DINHEIRO ? Na questão da produtividade, muitas das recomendações do relatório refletem exatamente o que o governo vem anunciando, como as concessões para projetos de infraestrutura e a proteção do poder aquisitivo do salário mínimo. Nesse sentido, o governo está fazendo a coisa certa?
ARNOLD ? Absolutamente. Nós apoiamos totalmente uma infraestrutura melhor e mais eficiente. E também apoiamos totalmente a entrada do capital privado nesses investimentos. A questão agora é passar do estágio de planejamento desses projetos para a fase de implementação.
DINHEIRO ? Esse processo está lento demais?
ARNOLD ? É difícil dizer. Essas coisas não são fáceis e não podem ser feitas de um dia para o outro. Mas é importante que, num futuro próximo, elas sejam colocadas em prática.
DINHEIRO ? A OCDE critica o papel do BNDES na economia e a política de proteção tarifária e de conteúdo nacional, justamente os pontos mais importantes da política industrial brasileira. Isso foi discutido com o governo brasileiro? Qual foi a recepção?
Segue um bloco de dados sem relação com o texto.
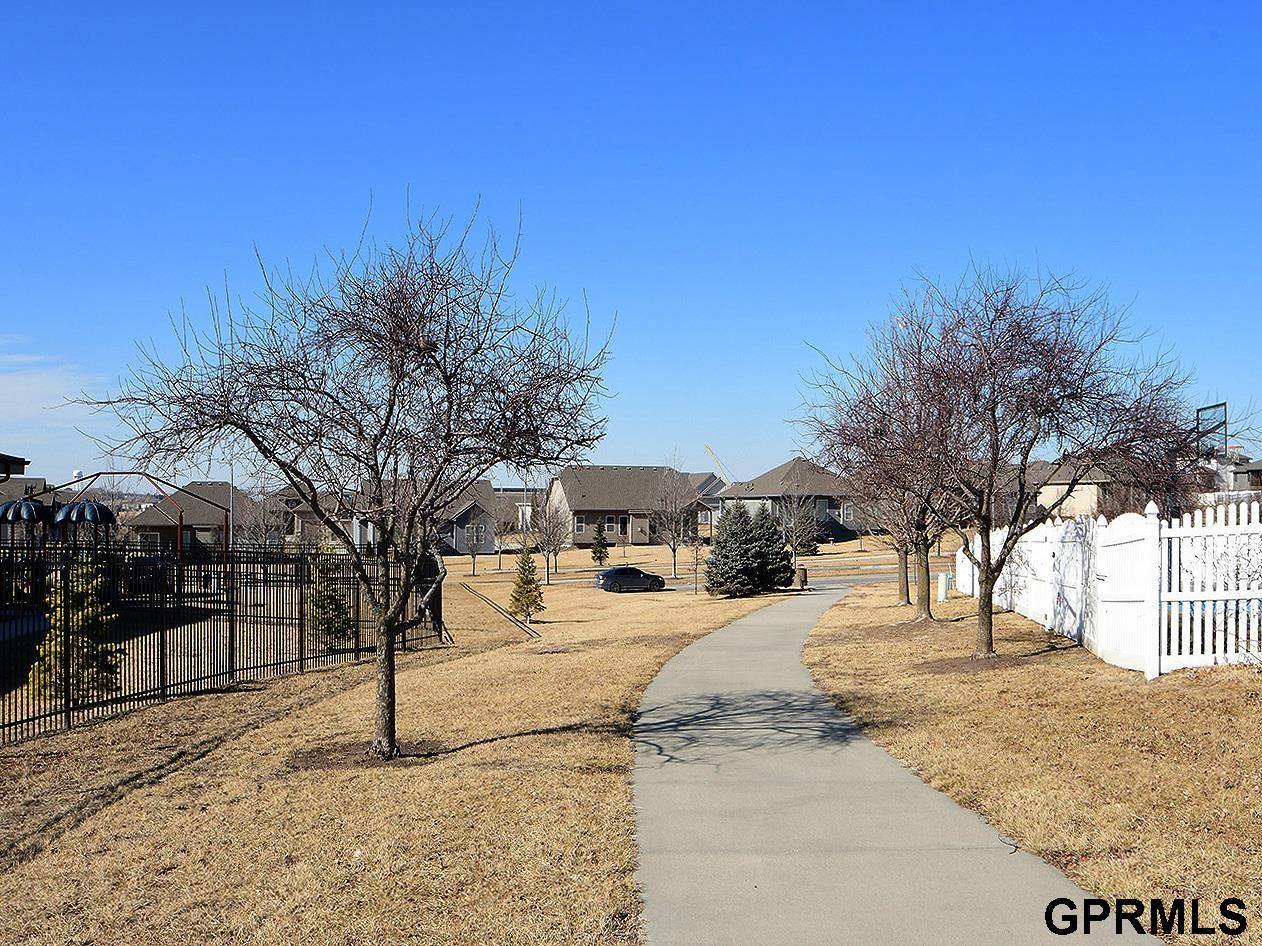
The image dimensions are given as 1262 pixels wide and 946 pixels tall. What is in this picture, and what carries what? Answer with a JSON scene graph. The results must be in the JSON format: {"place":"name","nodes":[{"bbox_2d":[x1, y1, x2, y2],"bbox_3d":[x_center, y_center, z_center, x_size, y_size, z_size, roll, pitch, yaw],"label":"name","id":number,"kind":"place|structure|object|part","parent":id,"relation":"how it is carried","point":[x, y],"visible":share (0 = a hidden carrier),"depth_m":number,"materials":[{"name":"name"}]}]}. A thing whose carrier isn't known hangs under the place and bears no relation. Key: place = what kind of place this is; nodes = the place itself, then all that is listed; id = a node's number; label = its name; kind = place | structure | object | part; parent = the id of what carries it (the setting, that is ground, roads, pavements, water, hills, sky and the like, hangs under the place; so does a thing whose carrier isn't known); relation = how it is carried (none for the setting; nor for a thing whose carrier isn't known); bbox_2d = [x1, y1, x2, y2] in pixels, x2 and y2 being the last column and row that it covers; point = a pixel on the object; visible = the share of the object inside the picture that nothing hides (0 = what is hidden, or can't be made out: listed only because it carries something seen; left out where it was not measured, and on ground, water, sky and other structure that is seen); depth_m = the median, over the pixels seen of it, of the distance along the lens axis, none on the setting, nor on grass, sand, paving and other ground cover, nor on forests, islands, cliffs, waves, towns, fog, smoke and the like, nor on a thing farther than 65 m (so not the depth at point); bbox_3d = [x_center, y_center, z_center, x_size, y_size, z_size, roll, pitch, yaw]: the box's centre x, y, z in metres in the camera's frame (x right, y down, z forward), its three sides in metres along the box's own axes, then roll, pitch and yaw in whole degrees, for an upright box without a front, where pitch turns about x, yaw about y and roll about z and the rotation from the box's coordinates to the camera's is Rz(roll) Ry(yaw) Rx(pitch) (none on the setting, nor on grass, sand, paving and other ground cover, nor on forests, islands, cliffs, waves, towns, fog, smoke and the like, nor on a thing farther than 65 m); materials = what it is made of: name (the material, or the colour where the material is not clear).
{"place":"outdoors","nodes":[
{"label":"outdoors","id":0,"kind":"place"},
{"bbox_2d":[0,454,53,517],"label":"house","id":1,"kind":"structure","parent":0,"point":[22,465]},
{"bbox_2d":[0,343,95,419],"label":"cloud","id":2,"kind":"structure","parent":0,"point":[43,382],"materials":[{"name":"white"}]},
{"bbox_2d":[123,482,263,552],"label":"house","id":3,"kind":"structure","parent":0,"point":[194,504],"materials":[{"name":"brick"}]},
{"bbox_2d":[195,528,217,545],"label":"window","id":4,"kind":"structure","parent":3,"relation":"in","point":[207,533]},
{"bbox_2d":[277,487,359,544],"label":"house","id":5,"kind":"structure","parent":0,"point":[304,518],"materials":[{"name":"brick"}]},
{"bbox_2d":[0,558,807,945],"label":"lawn","id":6,"kind":"structure","parent":0,"point":[30,867],"materials":[{"name":"beige plant"}]},
{"bbox_2d":[29,559,122,701],"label":"evergreen tree","id":7,"kind":"object","parent":6,"relation":"on","point":[79,621],"visible":0.53,"depth_m":15.63,"materials":[{"name":"plant"}]},
{"bbox_2d":[0,538,440,744],"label":"metal fence","id":8,"kind":"object","parent":6,"relation":"on","point":[301,658],"visible":0.78,"depth_m":16.34,"materials":[{"name":"black metal"}]},
{"bbox_2d":[308,542,353,647],"bbox_3d":[-6.053,2.481,24.043,1.210,2.442,1.243,0,-1,10],"label":"evergreen shrub","id":9,"kind":"object","parent":6,"relation":"on","point":[322,608],"visible":0.64,"depth_m":23.85,"materials":[{"name":"green plant"}]},
{"bbox_2d":[63,189,611,760],"bbox_3d":[-2.380,0.010,10.768,4.649,5.119,4.461,0,-1,25],"label":"bare tree","id":10,"kind":"object","parent":6,"relation":"on","point":[283,465],"visible":0.99,"depth_m":10.35,"materials":[{"name":"plant"}]},
{"label":"trunk","id":11,"kind":"part","parent":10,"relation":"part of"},
{"bbox_2d":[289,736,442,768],"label":"mulch bed","id":12,"kind":"object","parent":6,"relation":"on","point":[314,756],"visible":0.58,"depth_m":10.35,"materials":[{"name":"brown"}]},
{"bbox_2d":[463,518,483,575],"bbox_3d":[-8.400,3.935,64.051,1.679,3.616,1.757,0,-1,20],"label":"bare tree","id":13,"kind":"object","parent":6,"relation":"on","point":[474,557],"visible":0.97,"depth_m":64.00,"materials":[{"name":"plant"}]},
{"bbox_2d":[461,583,540,639],"bbox_3d":[-3.781,4.049,34.113,1.039,0.941,11.560,0,-1,-10],"label":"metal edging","id":14,"kind":"object","parent":6,"relation":"on","point":[482,597],"visible":0.78,"depth_m":33.17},
{"bbox_2d":[489,501,517,570],"label":"bare tree","id":15,"kind":"object","parent":6,"relation":"on","point":[502,523],"visible":0.97,"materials":[{"name":"plant"}]},
{"bbox_2d":[507,547,545,623],"bbox_3d":[-2.795,2.973,32.287,1.143,2.326,1.143,0,-1,12],"label":"evergreen tree","id":16,"kind":"object","parent":6,"relation":"on","point":[531,581],"visible":0.97,"depth_m":32.13,"materials":[{"name":"plant"}]},
{"bbox_2d":[528,488,571,583],"bbox_3d":[-3.800,2.734,54.612,2.700,4.953,2.842,0,-1,28],"label":"bare tree","id":17,"kind":"object","parent":6,"relation":"on","point":[547,533],"visible":0.97,"depth_m":54.44,"materials":[{"name":"plant"}]},
{"bbox_2d":[589,517,610,564],"label":"evergreen tree","id":18,"kind":"object","parent":6,"relation":"on","point":[599,531],"visible":0.99,"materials":[{"name":"green plant"}]},
{"bbox_2d":[648,458,698,579],"bbox_3d":[2.150,2.205,57.553,3.160,6.461,3.253,0,-1,34],"label":"bare tree","id":19,"kind":"object","parent":6,"relation":"on","point":[675,563],"visible":0.99,"depth_m":57.37,"materials":[{"name":"plant"}]},
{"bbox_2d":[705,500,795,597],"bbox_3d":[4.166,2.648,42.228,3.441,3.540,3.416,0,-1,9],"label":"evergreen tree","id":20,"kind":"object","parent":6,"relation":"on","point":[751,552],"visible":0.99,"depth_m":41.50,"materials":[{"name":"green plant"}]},
{"bbox_2d":[775,479,822,559],"bbox_3d":[8.154,2.591,59.201,3.060,5.238,3.132,0,-1,32],"label":"bare tree","id":21,"kind":"object","parent":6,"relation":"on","point":[800,515],"visible":0.89,"depth_m":58.94,"materials":[{"name":"plant"}]},
{"bbox_2d":[795,566,807,589],"bbox_3d":[6.963,4.273,49.148,0.678,1.060,0.656,0,-1,-2],"label":"trash can","id":22,"kind":"object","parent":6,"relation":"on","point":[803,573],"visible":0.76,"depth_m":48.93,"materials":[{"name":"brown"}]},
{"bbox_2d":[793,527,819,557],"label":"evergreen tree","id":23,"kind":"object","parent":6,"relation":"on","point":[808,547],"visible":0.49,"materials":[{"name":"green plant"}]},
{"bbox_2d":[435,482,500,556],"label":"house","id":24,"kind":"structure","parent":0,"point":[489,549],"materials":[{"name":"grey paint"}]},
{"bbox_2d":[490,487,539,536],"label":"house","id":25,"kind":"structure","parent":0,"point":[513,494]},
{"bbox_2d":[548,465,710,545],"label":"house","id":26,"kind":"structure","parent":0,"point":[576,504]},
{"bbox_2d":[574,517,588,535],"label":"window","id":27,"kind":"structure","parent":26,"relation":"in","point":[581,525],"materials":[{"name":"black glass"}]},
{"bbox_2d":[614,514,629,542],"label":"door","id":28,"kind":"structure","parent":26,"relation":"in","point":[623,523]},
{"bbox_2d":[0,0,1261,483],"label":"sky","id":29,"kind":"structure","parent":0,"point":[432,170],"materials":[{"name":"blue"}]},
{"bbox_2d":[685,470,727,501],"label":"house","id":30,"kind":"structure","parent":0,"point":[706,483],"materials":[{"name":"grey"}]},
{"bbox_2d":[526,566,918,593],"label":"road","id":31,"kind":"structure","parent":0,"point":[871,578],"materials":[{"name":"grey concrete"}]},
{"bbox_2d":[592,566,666,593],"bbox_3d":[-0.088,4.833,54.847,4.017,1.363,1.752,0,-1,-17],"label":"car","id":32,"kind":"object","parent":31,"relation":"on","point":[610,576],"visible":0.99,"depth_m":54.06,"materials":[{"name":"metal"}]},
{"bbox_2d":[710,457,863,541],"label":"house","id":33,"kind":"structure","parent":0,"point":[782,470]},
{"bbox_2d":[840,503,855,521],"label":"window","id":34,"kind":"structure","parent":33,"relation":"in","point":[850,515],"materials":[{"name":"white"}]},
{"bbox_2d":[630,587,1158,945],"label":"sidewalk","id":35,"kind":"structure","parent":0,"point":[965,867],"materials":[{"name":"grey concrete"}]},
{"bbox_2d":[795,580,1261,945],"label":"lawn","id":36,"kind":"structure","parent":0,"point":[1213,780],"materials":[{"name":"beige plant"}]},
{"bbox_2d":[798,306,976,622],"bbox_3d":[5.692,-0.174,24.945,4.890,6.629,5.072,0,-1,-2],"label":"bare tree","id":37,"kind":"object","parent":36,"relation":"on","point":[923,600],"visible":0.79,"depth_m":24.76,"materials":[{"name":"brown plant"}]},
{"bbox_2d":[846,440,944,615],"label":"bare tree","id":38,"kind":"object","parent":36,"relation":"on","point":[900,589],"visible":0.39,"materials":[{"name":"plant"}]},
{"bbox_2d":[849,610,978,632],"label":"mulch bed","id":39,"kind":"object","parent":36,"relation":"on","point":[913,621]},
{"bbox_2d":[937,572,949,603],"bbox_3d":[8.133,3.026,31.319,0.321,0.909,0.319,0,-1,-2],"label":"utility box","id":40,"kind":"object","parent":36,"relation":"on","point":[941,594],"visible":0.95,"depth_m":31.20,"materials":[{"name":"white"}]},
{"bbox_2d":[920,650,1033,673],"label":"mulch bed","id":41,"kind":"object","parent":36,"relation":"on","point":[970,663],"visible":0.64,"depth_m":15.28,"materials":[{"name":"brown"}]},
{"bbox_2d":[847,261,1201,666],"bbox_3d":[5.364,-0.139,16.406,4.601,5.528,4.502,-1,-1,39],"label":"bare tree","id":42,"kind":"object","parent":36,"relation":"on","point":[986,602],"visible":1,"depth_m":15.97,"materials":[{"name":"plant"}]},
{"bbox_2d":[954,498,1261,677],"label":"white fence","id":43,"kind":"object","parent":36,"relation":"on","point":[1114,661],"visible":0.85,"depth_m":15.14,"materials":[{"name":"white plastic"}]},
{"bbox_2d":[1023,458,1117,518],"label":"house","id":44,"kind":"structure","parent":0,"point":[1088,502],"materials":[{"name":"beige paint"}]},
{"bbox_2d":[1230,458,1261,490],"label":"house","id":45,"kind":"structure","parent":0,"point":[1258,470],"materials":[{"name":"grey"}]},
{"label":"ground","id":46,"kind":"structure","parent":0},
{"bbox_2d":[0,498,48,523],"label":"canopy","id":47,"kind":"object","parent":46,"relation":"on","point":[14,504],"visible":0.73,"depth_m":29.66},
{"bbox_2d":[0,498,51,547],"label":"gazebo","id":48,"kind":"object","parent":46,"relation":"on","point":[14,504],"visible":0.65,"depth_m":28.37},
{"bbox_2d":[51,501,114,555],"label":"gazebo","id":49,"kind":"object","parent":46,"relation":"on","point":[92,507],"visible":0.69,"depth_m":31.68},
{"bbox_2d":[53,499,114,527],"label":"canopy","id":50,"kind":"object","parent":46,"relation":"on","point":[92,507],"visible":0.81,"depth_m":31.47,"materials":[{"name":"blue"}]},
{"bbox_2d":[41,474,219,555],"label":"swing frame","id":51,"kind":"object","parent":46,"relation":"on","point":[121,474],"visible":0.57,"depth_m":33.65,"materials":[{"name":"red metal"}]},
{"bbox_2d":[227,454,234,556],"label":"pole","id":52,"kind":"object","parent":46,"relation":"on","point":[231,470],"visible":0.58,"depth_m":54.12,"materials":[{"name":"metal"}]},
{"bbox_2d":[235,486,288,549],"bbox_3d":[-18.022,3.097,58.603,3.347,5.341,3.403,0,-1,24],"label":"bare tree","id":53,"kind":"object","parent":46,"relation":"on","point":[259,533],"visible":0.73,"depth_m":58.31,"materials":[{"name":"plant"}]},
{"bbox_2d":[702,444,735,484],"label":"crane","id":54,"kind":"object","parent":46,"relation":"on","point":[709,449],"visible":0.45,"materials":[{"name":"white metal"}]},
{"bbox_2d":[1194,401,1228,460],"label":"basketball hoop","id":55,"kind":"object","parent":46,"relation":"on","point":[1224,404],"visible":0.58,"depth_m":52.14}
]}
ARNOLD ? Tudo o que está no relatório foi discutido com o governo brasileiro. Há alguns pontos em que há concordância e outros sobre os quais há discordância. É essa a ideia dessas discussões. Nós tocamos em vários pontos: infraestrutura, reforma tributária, tarifas, conteúdo nacional. São itens importantes para estimular a integração mais rápida da economia brasileira com o resto do mundo. Também falamos sobre os mercados financeiros e achamos que é importante que o Brasil desenvolva um mercado de crédito de longo prazo. Embora o BNDES tenha tido um papel importante no passado, não será capaz de prover todo o volume de recursos que será necessário nos próximos anos. O BNDES deveria se concentrar em algumas áreas-chave, como inovação e financiamento para pequenas e médias empresas. As outras empresas deveriam ser financiadas pelo setor privado.